Tuesday, February 16, 2010

New Article on Computer Data Cleanup

It's Spring, and to many of us that means "Spring Cleaning". Computer data is one of those areas that needs constant grooming, and the payoff is big! But to some just thinking of it feels like a chore. In this article I'll help you organize your data and delete unnecessary files easily.

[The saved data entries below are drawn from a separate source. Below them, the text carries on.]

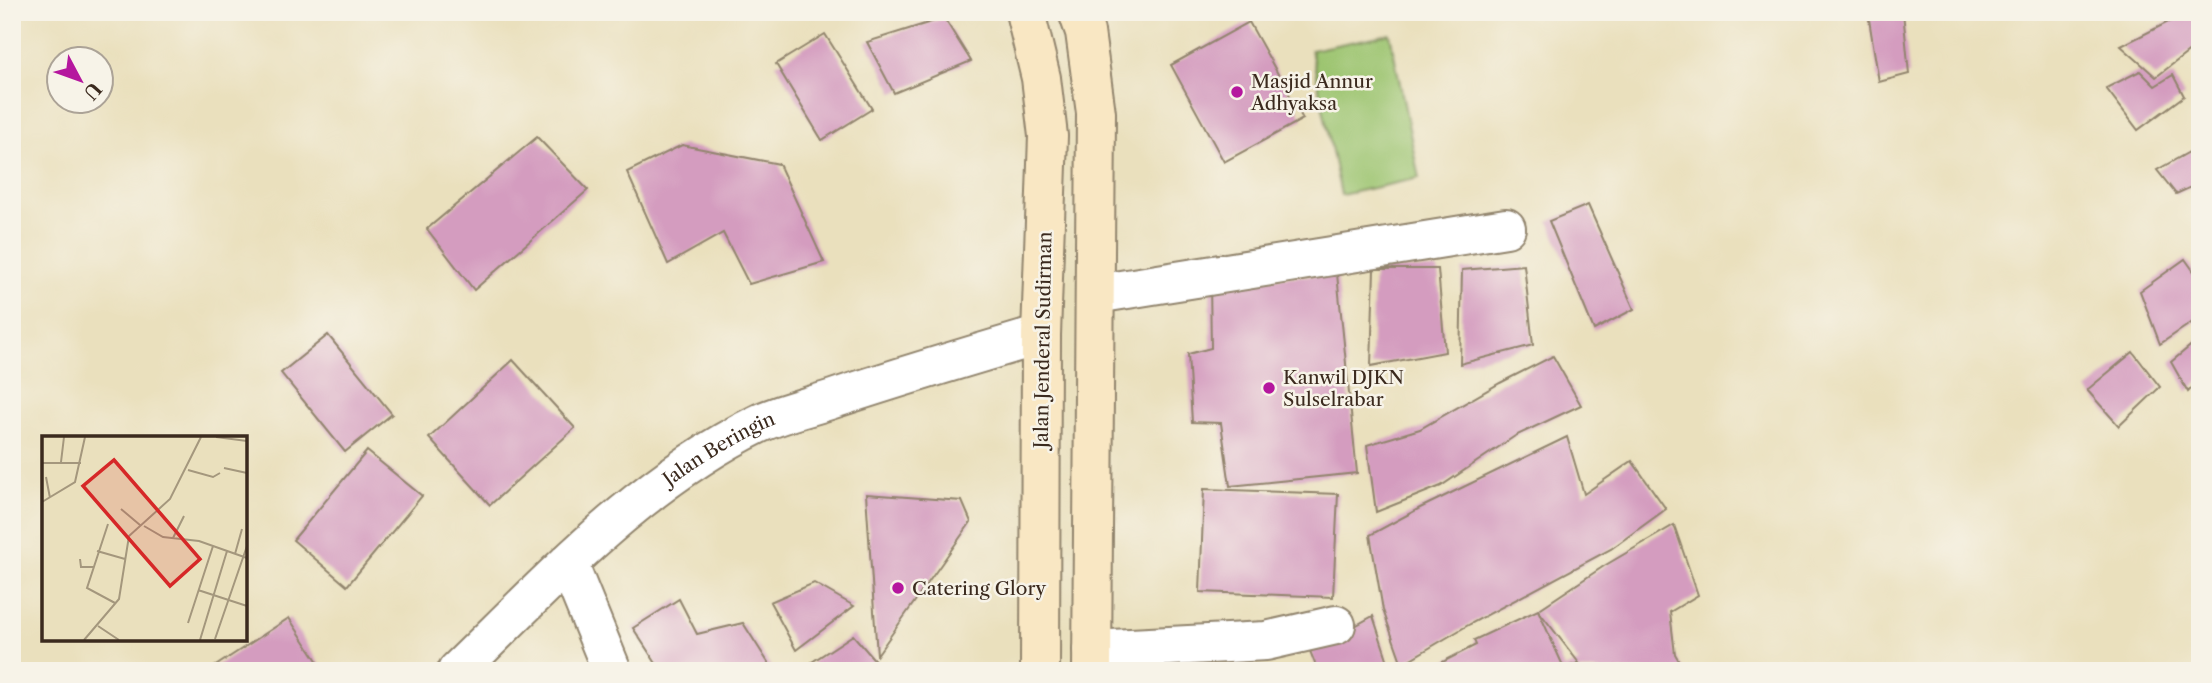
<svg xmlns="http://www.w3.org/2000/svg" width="2212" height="683" font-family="'Libre Caslon Text',serif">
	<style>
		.green { fill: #9dc571; stroke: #6c7848; stroke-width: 2 }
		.building { fill: #d49cbf }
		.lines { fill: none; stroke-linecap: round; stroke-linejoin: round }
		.minor-casing { stroke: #92856e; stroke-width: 42 }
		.tertiary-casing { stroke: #92856e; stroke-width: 42 }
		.secondary-casing { stroke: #92856e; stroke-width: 42 }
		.minor { stroke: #fff; stroke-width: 38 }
		.tertiary { stroke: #fff; stroke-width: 38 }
		.secondary { stroke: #f9e7c3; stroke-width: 38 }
		.poi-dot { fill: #b5179e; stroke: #f7f3e8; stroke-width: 2.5 }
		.labels { text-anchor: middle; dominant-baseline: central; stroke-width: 5; stroke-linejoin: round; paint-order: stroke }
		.poi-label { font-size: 19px; fill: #3b2a1e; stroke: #f7f3e8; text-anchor: start }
		.street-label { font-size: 19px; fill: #3b2a1e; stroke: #f7f3e8 }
		.inset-road { fill: none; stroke: #a4977d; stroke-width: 2 }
		.view { fill: #d62828; fill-opacity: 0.15; stroke: #d62828; stroke-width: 3.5 }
		.inset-edge { fill: none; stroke: #3b2a1e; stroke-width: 3.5 }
	</style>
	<rect width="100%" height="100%" fill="#f7f3e8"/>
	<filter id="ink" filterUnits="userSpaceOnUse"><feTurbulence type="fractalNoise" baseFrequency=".0143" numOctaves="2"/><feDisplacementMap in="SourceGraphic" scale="14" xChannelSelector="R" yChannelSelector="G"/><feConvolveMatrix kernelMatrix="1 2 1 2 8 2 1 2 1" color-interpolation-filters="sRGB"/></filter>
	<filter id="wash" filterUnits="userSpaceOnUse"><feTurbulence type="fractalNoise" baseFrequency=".00686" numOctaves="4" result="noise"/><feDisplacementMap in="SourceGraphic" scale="28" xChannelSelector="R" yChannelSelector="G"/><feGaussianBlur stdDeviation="1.57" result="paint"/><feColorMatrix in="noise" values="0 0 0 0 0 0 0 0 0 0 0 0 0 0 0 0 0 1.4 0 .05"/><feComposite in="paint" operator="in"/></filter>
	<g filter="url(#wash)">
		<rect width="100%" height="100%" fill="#eae0bd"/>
		<polygon class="green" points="1390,34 1419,178 1341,195 1311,50"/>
		<g id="blocks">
			<g class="building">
				<polygon points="1263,12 1321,12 1321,14 1264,20"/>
				<polygon points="1870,12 1903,12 1909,74 1879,82 1868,13"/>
				<polygon points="2188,12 2194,12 2200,25 2200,43 2156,77 2121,46"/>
				<polygon points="944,18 971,61 894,93 867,42"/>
				<polygon points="1249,22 1303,119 1224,162 1171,65"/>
				<polygon points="825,34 872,109 822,140 776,64"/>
				<polygon points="2140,71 2155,86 2173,75 2184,96 2138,130 2106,88"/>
				<polygon points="537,137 588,190 474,290 427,229"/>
				<polygon points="682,145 779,164 824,262 749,284 723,233 668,264 627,172"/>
				<polygon points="2200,146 2200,183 2176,194 2157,170"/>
				<polygon points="1588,205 1634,309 1594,330 1549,221"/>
				<polygon points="2185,259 2200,280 2200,317 2160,344 2140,291"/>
				<polygon points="1524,265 1533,345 1460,364 1462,270"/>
				<polygon points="1374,269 1438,269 1445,352 1371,366"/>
				<polygon points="1337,274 1357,473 1230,486 1221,423 1192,422 1188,354 1211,348 1210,281"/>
				<polygon points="328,335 392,414 345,452 281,373"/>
				<polygon points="2200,338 2200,379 2188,392 2171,362"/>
				<polygon points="2133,352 2160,387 2119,426 2087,390"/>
				<polygon points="1553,356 1581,405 1515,436 1441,486 1376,512 1367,445 1420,429 1500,383"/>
				<polygon points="513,360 575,428 490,505 429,438"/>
				<polygon points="1567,437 1584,494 1632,461 1666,509 1611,549 1470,624 1402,664 1383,610 1370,535 1420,508"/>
				<polygon points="367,451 422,496 347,586 293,540"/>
				<polygon points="1204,489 1338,494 1333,597 1200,592"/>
				<polygon points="866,494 962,501 971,522 877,655"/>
				<polygon points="1674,525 1698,595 1670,612 1675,654 1685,671 1425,671 1476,645 1474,640 1538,610 1564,668 1579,663 1538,610 1604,566"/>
				<polygon points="814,583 854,606 796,650 770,602"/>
				<polygon points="679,599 697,634 743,623 771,667 765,671 661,671 633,628"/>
				<polygon points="1373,616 1391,671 1318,671 1310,651"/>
				<polygon points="289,618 324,671 208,671"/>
				<polygon points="853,635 884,671 814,671 812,662"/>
			</g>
		</g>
	</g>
	<g filter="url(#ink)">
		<use href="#blocks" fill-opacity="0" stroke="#92856e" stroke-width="2"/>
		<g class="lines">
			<defs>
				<g id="minor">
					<polyline points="1096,294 1506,228"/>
					<polyline points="568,563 612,671"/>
					<polyline points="1092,650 1266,641 1336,625"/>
				</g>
				<g id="tertiary">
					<path id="s1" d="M457,671c93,-90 183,-189 301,-247 25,-12 55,-18 81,-27 67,-22 134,-42 202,-62"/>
				</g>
				<g id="secondary">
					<polyline points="1025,12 1041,78 1048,136 1041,335 1040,671"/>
					<polyline points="1078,12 1085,32 1096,113 1092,671"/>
				</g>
			</defs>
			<use href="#minor" class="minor-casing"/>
			<use href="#tertiary" class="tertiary-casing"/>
			<use href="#secondary" class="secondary-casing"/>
			<use href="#minor" class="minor"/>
			<use href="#tertiary" class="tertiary"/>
			<use href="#secondary" class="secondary"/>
		</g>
	</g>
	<g class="poi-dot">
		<circle cx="1237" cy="92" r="7"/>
		<circle cx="1269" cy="388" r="7"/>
		<circle cx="898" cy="588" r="7"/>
	</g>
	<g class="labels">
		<g class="poi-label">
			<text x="1251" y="81">Masjid Annur<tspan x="1251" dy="22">Adhyaksa</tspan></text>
			<text x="1283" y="377">Kanwil DJKN<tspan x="1283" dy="22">Sulselrabar</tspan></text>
			<text x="912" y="588">Catering Glory</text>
		</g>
		<g class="street-label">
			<text transform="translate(1043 340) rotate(-89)">Jalan Jenderal Sudirman</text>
			<text stroke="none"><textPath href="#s1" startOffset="345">Jalan Beringin</textPath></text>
		</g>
	</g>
	<g transform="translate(42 436)">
		<rect width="205" height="205" fill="#eae0bd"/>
		<path class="inset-road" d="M174,1l31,4M19,26l3,-25M0,27h39M182,32l23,5M146,34l25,7 7,-4M4,41l4,21M0,66l33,-20 10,-45M79,73l19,16M66,88l-21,64 28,15M102,90l19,11 36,4 48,17M131,102l11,-22M55,115l28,8M193,118l7,-25M38,123l1,8h13M156,154l49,16M146,187l25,-77M56,190l21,14M173,203l32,-93M42,204l35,-41 10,-63 41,-37 31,-62M158,204l27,-89"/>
		<path class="view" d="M72,24l86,99 -30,27 -87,-100z"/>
		<rect width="205" height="205" class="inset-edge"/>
	</g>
	<rect width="2212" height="683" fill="none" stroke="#f7f3e8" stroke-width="42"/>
	<g transform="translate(80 80) rotate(131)"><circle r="33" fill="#f7f3e8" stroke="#aca397" stroke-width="2"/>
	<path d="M0-5L12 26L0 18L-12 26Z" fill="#b5179e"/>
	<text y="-10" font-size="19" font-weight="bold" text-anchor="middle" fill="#3b2a1e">U</text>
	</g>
</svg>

Thursday, February 4, 2010

Cloud Computing Reflections

In November I posted an entry about an article I wrote about Cloud Computing; that it proves Solomon was right that there's nothing new under the sun.  As I've been thinking about Cloud Computing and what it's evolving to mean (server-based computing to minimize traffic and hardware requirements), the following struck me as... interesting!
  • When engineering Novell Netware networks in the mid-1980s using programs like WordPerfect, we engineered them so all software ran from the server where the data also resided.  Microsoft decided to enter the word processing game and did so in a big way, eclipsing Word Perfect.  But their solution, Word, was so inefficient they recommended running it from the local hard drive.
  • Microsoft decided to enter the network game and did so in a big way too, eclipsing Novell.  They did their best to achieve Netware's reliability, even adopting Novell's strategy of using a database called a directory to manage the network.  But things were often unstable and services conflicted with each other, so they developed the strategy of running many servers to minimize service conflicts and to further distribute the network, pushing as much data and programs as possible to the workstation.  With today's hypervisor technology we're finally able to engineer Microsoft networks with very few server 'hosts'-- part of Cloud Computing architecture.
So, more than a dozen years later we're finally able to do with Microsoft Windows networks most of what we were able to do with Novell Networks.  Congrats to Microsoft!